When I assembled up the lens (why the heck did I disassembled it in first place? ) of course, I had more possibilities of screwing it the wrong way, and so I did...

Another huge mistake of mine, I just thought that the mirror was out of focus, and I just "calibrated" it with the lens... the lens in a wrong position, so now I have a wrong lens and a wrong mirror position 

Well, so I'm now trying to correct the lens to correct the mirror after that, and I don't have another M42 lens to recalibrate the mirror or a dSLR to test the lens out, so it will have to be with old school film... (here where I live costs around 3 bucks a 12 exp. film can) I'll see if the lens is correct, then I'll set up the mirror...

How did I re-screw the lens?

I found nothing useful about the Helios on the net, so I just looked up for a picture of the lens to use as a guide, like this one

http://kvolkov.com/img/lenses/helios-44m-4_2.jpg
(too big for inserting, just click if you want to see)

and it comes that the lens bessel has to be lined up with the filter tab when the lens is at the "infinity" mark...

Yeah, STRANGE resource, but that's all I have... And of course, Zenit is not well known specifically for its quality control and serializable work, so my lens could be screwed in any other position... But well, for now is the only shot I got...

If any of you own a Helios 44M-4 by Valdai manufactured near 89 (S/N begins with 89...) and can post a photo it will be appreciated.

It has to be THE SAME than mine, other 44M or 44K, or not Valdai may not be the same lens construction 

However, i just hope to give this a chance, at least I know now how to correct the focus issues, if it's farther I'll just unscrew it and screw the lens farther, and if the focus is closer I'll just screw the lens closer 

Strange thing though, this lens was focusing about 0,35m 

Other funny thing I found is that you can remove the back 3 elements (2 groups, just unscrew the ring and let them fall) and now with an extension tube you have a tele lens (about 116 mm) and a lot of strange stuff like that are related here: Helios 44 Outer Limits

And well, now that I'm learning a lot about this stuff (you learn from your mistakes ) I'm becoming some sort of Zenit tech guy weirdo... I now how to put the lens apart in 39 seconds with my eyes closed 

And last but not least, owners of any Helios lens: If you disassemble it remember exactly how the heck did you put it apart!!!

Records to process =>
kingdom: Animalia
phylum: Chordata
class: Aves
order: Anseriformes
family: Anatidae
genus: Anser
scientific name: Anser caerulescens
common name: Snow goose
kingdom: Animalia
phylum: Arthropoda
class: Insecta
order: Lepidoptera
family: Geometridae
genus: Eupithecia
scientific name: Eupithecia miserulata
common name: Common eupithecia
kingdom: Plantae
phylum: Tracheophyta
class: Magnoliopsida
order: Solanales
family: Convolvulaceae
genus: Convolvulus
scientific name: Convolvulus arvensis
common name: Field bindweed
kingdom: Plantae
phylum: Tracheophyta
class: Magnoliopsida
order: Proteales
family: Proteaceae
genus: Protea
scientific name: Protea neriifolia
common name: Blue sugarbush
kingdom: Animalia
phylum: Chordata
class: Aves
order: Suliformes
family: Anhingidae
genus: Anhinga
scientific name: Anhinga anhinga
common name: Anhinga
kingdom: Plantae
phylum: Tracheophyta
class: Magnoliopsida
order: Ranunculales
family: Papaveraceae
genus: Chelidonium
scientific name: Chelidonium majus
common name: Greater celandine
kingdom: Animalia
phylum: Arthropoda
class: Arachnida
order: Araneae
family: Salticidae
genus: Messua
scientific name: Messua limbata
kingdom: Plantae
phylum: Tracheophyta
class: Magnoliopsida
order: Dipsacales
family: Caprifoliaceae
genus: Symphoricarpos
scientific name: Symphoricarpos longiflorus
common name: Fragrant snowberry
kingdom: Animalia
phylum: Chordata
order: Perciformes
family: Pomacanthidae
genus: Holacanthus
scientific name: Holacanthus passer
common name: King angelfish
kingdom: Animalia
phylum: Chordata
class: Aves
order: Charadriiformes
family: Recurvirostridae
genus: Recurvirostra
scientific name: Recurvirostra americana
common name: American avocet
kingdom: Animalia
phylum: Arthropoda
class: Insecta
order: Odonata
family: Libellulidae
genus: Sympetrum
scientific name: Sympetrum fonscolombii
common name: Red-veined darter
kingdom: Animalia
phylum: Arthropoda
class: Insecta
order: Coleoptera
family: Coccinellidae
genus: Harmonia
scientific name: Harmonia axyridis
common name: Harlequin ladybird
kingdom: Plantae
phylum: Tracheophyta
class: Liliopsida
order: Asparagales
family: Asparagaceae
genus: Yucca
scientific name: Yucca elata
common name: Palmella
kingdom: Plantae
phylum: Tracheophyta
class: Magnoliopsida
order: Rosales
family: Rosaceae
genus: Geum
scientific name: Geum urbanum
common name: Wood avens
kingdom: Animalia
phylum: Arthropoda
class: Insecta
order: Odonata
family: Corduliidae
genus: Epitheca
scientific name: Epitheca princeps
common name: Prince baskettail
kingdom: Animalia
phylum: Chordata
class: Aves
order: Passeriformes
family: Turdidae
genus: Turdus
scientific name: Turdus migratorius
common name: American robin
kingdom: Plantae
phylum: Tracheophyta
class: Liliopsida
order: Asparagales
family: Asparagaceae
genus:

Exercise task 1 => Please give the records again, beginning at the line that has "common name: American robin" and running through the end of the records, and substitute "division" for "phylum" while leaving everything else unchanged.
Exercise task 2 => Pick up the forum post about reassembling the Helios lens after its last sentence and continue it.

Written response 1 =>
common name: American robin
kingdom: Plantae
division: Tracheophyta
class: Liliopsida
order: Asparagales
family: Asparagaceae
genus:

Written response 2 =>
Greetings, and sorry for the extension, it's just difficult for me to express myself in another language


----------



## Fishpaste (Jun 24, 2011)

I have that exact lens, but I don't have another camera to take photos of it  In about a week I can do it. 

Interesting link - I have tried to use the lens for macro, and it seems like it would work well. I'll try to take a photo with it someday to see how it comes out.


----------



## arkkasal (Jan 13, 2014)

Hi, I just came across this message. I have just bought a Zenit ET and the first film roll resulted all out of focus. The problem Fishplate had is exactly the same, mirror going slightly up after moving the film advance lever...

I can't really figure out the solution as one of the images in the post is now missing... Could somebody please give me some ideas or explanation on how to fix this? camera is almost pristine condition but this is making me crazy...

Photo example at: http://www.flickr.com/photos/arkkasal/11934372373/

Any help? thanks and good evening!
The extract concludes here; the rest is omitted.